Let's say I have data like:
df = pd.DataFrame(
{
"product": np.random.choice(["p1", "p2", "p3"], 1000),
"sales": np.random.randint(0, 1000, 1000),
"april": np.random.randint(0, 2, 1000),
"march": np.random.randint(0, 2, 1000),
"february": np.random.randint(0, 2, 1000),
}
)
where:
- "product" is product category
- "sales" are total sales for the product
- "april", "march", "february", ... are flags showing if a specific product was on sale for a specific month.
and I have billions of rows like these.
Then I aggregate data like this through SQL:
df.groupby(["april", "march", "february", "product"]).agg({"sales": "sum"})
and pass it to pandas.
Is there a nice way to pivot data, so that I can display:
- product names as rows
- months as columns
- and active sales as values
without explicit iterating through months and joining results one-by-one?
CodePudding user response:
What you can do is melt your DF (turning it long rather than wide) keeping the product and sales as columns row but having your month column broken down into a separate column that you can then use to pivot accordingly, and filter out only for that month where the product was on sale, eg:
pt = (
df.melt(id_vars=['product', 'sales'], var_name='month')
.query('value == 1')
.pivot_table(index='product', columns='month', values='sales', aggfunc='sum')
)
This given the random sample I ended up having gives you:
month april february march
product
p1 83867 76609 80505
p2 74135 67823 64843
p3 94081 84000 107928

-- REQUIRED ACTION 1 --
From the records, return the lines starting at the line that contains "O KDE também" and ending at the line that contains "精确率和召回率有着各自的优缺点：", both included, copied exactly. Leave the pictures out.

-- SUPPLIED DATA --
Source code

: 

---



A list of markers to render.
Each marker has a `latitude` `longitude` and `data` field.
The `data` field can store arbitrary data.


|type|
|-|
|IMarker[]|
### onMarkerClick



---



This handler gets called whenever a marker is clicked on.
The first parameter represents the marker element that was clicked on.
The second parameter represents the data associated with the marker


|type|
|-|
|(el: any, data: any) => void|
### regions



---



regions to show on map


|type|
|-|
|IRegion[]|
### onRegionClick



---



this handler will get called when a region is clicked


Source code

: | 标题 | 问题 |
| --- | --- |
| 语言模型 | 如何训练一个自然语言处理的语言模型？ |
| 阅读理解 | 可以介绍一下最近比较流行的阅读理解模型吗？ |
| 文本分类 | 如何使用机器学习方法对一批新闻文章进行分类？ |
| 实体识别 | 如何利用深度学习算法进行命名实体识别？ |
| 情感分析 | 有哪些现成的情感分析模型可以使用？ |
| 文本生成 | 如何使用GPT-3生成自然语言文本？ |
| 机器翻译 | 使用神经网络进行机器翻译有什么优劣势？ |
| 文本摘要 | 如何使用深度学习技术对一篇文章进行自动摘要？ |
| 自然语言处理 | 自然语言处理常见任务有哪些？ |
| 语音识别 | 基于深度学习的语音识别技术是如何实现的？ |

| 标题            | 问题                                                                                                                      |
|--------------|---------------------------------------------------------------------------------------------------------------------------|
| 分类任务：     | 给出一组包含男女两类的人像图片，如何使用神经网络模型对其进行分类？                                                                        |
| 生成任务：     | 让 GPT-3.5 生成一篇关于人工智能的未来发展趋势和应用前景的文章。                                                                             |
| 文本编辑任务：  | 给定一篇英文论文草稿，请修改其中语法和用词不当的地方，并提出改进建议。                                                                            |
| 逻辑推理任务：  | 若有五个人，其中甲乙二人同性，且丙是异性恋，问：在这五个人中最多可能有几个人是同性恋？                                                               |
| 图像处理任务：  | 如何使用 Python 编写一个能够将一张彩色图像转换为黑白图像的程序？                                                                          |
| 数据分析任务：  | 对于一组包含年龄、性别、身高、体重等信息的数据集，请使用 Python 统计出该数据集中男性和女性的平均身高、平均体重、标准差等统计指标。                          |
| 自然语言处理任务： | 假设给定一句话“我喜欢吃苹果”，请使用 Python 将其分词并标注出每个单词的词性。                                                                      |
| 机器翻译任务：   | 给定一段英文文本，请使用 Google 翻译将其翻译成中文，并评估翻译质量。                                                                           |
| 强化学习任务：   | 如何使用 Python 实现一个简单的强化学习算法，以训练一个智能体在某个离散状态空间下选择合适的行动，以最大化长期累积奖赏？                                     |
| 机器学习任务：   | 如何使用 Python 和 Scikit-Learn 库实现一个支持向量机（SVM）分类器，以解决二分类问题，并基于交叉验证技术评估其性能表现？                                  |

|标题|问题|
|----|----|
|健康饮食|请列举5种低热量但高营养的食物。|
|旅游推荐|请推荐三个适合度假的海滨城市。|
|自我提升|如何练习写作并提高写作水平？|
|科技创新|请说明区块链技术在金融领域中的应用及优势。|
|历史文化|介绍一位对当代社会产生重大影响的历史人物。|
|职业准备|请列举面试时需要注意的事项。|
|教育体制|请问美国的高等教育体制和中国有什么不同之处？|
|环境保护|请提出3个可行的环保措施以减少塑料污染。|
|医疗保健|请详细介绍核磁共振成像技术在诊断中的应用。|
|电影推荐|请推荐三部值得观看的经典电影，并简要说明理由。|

==

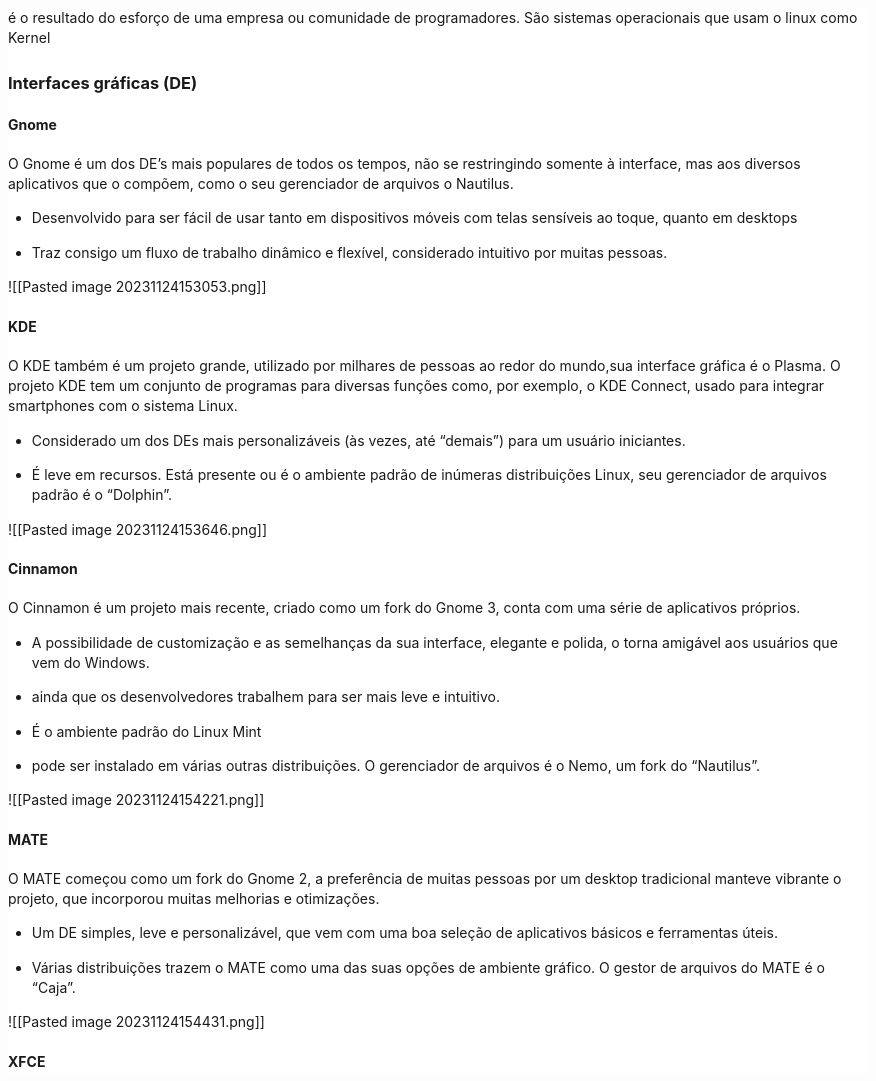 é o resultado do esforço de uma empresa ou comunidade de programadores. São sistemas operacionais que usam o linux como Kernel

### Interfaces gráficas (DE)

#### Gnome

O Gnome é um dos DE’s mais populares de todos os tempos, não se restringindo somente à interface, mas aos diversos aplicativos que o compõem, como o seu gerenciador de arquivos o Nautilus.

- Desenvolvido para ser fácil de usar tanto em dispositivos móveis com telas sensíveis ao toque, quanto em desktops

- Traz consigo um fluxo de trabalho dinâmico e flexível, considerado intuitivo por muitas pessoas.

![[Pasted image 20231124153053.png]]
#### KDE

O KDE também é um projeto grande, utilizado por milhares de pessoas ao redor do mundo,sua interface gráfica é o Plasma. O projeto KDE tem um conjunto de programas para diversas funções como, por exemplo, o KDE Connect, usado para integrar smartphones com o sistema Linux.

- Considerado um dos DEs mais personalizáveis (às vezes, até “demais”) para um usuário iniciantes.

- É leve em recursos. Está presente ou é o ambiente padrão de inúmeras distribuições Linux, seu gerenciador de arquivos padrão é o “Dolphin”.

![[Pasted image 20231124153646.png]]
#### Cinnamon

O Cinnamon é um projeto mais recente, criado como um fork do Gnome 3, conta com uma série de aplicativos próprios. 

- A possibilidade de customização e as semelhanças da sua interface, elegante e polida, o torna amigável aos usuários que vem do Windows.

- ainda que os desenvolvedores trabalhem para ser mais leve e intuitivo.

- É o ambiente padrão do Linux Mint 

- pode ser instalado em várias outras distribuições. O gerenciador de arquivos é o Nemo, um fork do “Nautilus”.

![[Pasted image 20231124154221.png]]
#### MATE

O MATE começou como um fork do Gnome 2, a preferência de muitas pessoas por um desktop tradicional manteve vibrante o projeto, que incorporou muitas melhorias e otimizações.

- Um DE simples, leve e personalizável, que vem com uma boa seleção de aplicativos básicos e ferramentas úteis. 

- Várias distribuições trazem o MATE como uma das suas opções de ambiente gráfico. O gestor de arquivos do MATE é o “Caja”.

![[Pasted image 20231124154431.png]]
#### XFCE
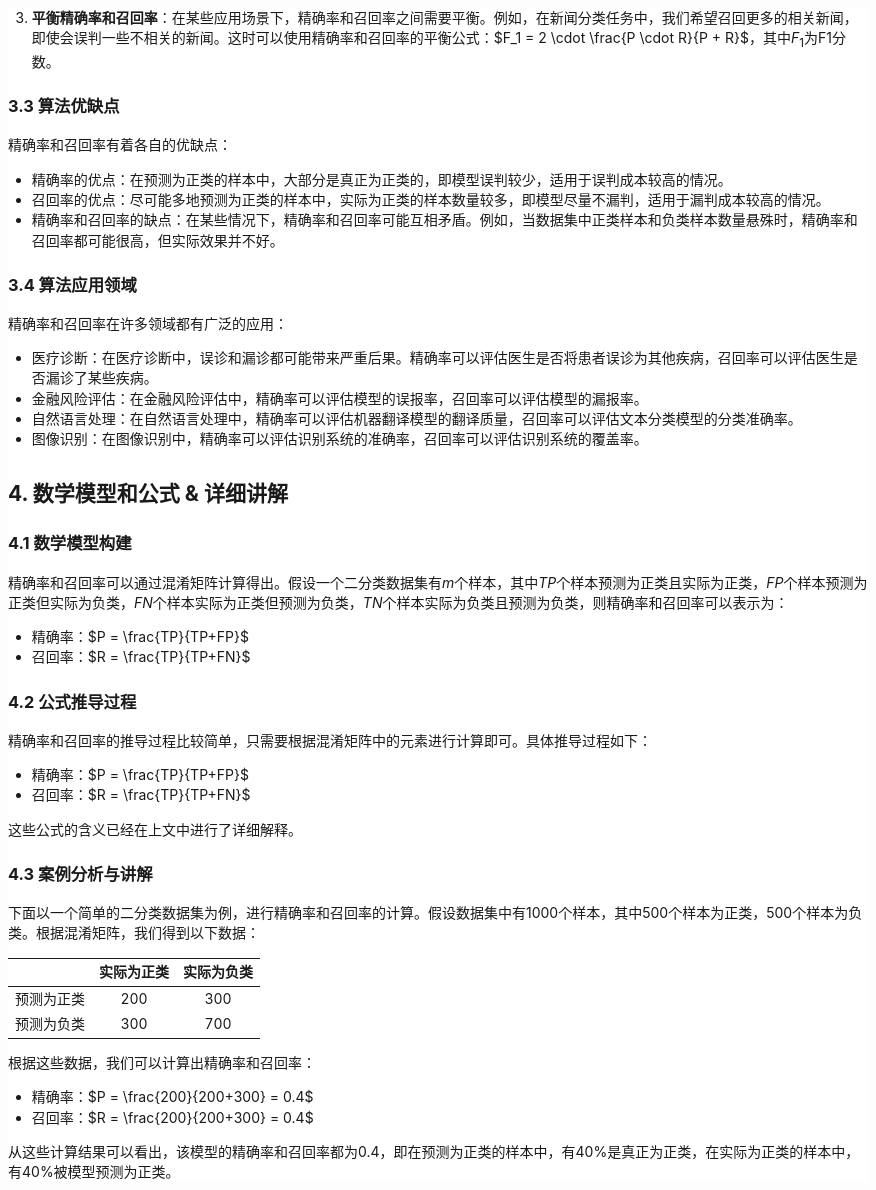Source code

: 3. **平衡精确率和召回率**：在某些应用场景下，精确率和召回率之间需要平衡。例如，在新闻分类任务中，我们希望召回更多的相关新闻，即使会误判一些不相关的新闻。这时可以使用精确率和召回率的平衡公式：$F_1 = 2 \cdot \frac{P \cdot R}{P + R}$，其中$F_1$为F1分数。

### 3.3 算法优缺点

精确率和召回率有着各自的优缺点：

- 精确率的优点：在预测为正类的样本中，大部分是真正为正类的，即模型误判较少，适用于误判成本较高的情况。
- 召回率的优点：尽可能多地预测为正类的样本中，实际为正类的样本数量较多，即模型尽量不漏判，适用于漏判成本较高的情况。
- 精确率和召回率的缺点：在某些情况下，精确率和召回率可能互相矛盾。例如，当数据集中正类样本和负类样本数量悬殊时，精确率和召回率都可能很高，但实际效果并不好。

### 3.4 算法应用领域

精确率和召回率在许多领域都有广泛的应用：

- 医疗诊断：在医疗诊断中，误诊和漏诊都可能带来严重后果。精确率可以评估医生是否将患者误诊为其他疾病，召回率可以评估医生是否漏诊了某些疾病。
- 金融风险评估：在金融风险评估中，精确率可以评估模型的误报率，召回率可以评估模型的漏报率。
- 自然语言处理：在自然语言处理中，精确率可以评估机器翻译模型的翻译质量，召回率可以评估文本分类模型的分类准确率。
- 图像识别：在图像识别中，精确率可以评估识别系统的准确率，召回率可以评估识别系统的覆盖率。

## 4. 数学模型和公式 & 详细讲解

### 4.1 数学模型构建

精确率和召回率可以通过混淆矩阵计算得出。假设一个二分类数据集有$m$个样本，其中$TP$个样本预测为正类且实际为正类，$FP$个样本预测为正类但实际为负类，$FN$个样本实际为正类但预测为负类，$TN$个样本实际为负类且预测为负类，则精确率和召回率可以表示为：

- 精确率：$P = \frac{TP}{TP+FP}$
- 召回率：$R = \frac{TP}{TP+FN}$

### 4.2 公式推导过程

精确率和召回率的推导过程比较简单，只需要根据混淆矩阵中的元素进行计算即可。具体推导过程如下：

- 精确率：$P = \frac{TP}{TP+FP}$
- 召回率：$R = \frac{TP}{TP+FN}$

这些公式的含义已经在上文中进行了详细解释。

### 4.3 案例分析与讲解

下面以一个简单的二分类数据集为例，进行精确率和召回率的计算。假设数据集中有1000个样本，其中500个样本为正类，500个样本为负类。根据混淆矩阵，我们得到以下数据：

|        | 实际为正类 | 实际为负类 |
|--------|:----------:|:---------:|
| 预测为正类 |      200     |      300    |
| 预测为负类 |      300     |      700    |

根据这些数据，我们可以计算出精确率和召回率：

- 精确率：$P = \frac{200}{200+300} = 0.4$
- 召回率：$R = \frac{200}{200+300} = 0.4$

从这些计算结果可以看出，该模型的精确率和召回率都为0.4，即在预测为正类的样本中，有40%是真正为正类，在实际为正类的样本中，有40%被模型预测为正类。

-- REQUIRED ACTION 2 --
In the pandas pivot thread, retype word for word the part that opens with the words "Is there a nice" and closes with "columns='month', values='sales', aggfunc='sum')".

-- SOLUTION 1 --
O KDE também é um projeto grande, utilizado por milhares de pessoas ao redor do mundo,sua interface gráfica é o Plasma. O projeto KDE tem um conjunto de programas para diversas funções como, por exemplo, o KDE Connect, usado para integrar smartphones com o sistema Linux.

- Considerado um dos DEs mais personalizáveis (às vezes, até “demais”) para um usuário iniciantes.

- É leve em recursos. Está presente ou é o ambiente padrão de inúmeras distribuições Linux, seu gerenciador de arquivos padrão é o “Dolphin”.

![[Pasted image 20231124153646.png]]
#### Cinnamon

O Cinnamon é um projeto mais recente, criado como um fork do Gnome 3, conta com uma série de aplicativos próprios. 

- A possibilidade de customização e as semelhanças da sua interface, elegante e polida, o torna amigável aos usuários que vem do Windows.

- ainda que os desenvolvedores trabalhem para ser mais leve e intuitivo.

- É o ambiente padrão do Linux Mint 

- pode ser instalado em várias outras distribuições. O gerenciador de arquivos é o Nemo, um fork do “Nautilus”.

![[Pasted image 20231124154221.png]]
#### MATE

O MATE começou como um fork do Gnome 2, a preferência de muitas pessoas por um desktop tradicional manteve vibrante o projeto, que incorporou muitas melhorias e otimizações.

- Um DE simples, leve e personalizável, que vem com uma boa seleção de aplicativos básicos e ferramentas úteis. 

- Várias distribuições trazem o MATE como uma das suas opções de ambiente gráfico. O gestor de arquivos do MATE é o “Caja”.

![[Pasted image 20231124154431.png]]
#### XFCE
Source code

: 3. **平衡精确率和召回率**：在某些应用场景下，精确率和召回率之间需要平衡。例如，在新闻分类任务中，我们希望召回更多的相关新闻，即使会误判一些不相关的新闻。这时可以使用精确率和召回率的平衡公式：$F_1 = 2 \cdot \frac{P \cdot R}{P + R}$，其中$F_1$为F1分数。

### 3.3 算法优缺点

精确率和召回率有着各自的优缺点：

-- SOLUTION 2 --
Is there a nice way to pivot data, so that I can display:
- product names as rows
- months as columns
- and active sales as values
without explicit iterating through months and joining results one-by-one?
CodePudding user response:
What you can do is melt your DF (turning it long rather than wide) keeping the product and sales as columns row but having your month column broken down into a separate column that you can then use to pivot accordingly, and filter out only for that month where the product was on sale, eg:
pt = (
df.melt(id_vars=['product', 'sales'], var_name='month')
.query('value == 1')
.pivot_table(index='product', columns='month', values='sales', aggfunc='sum')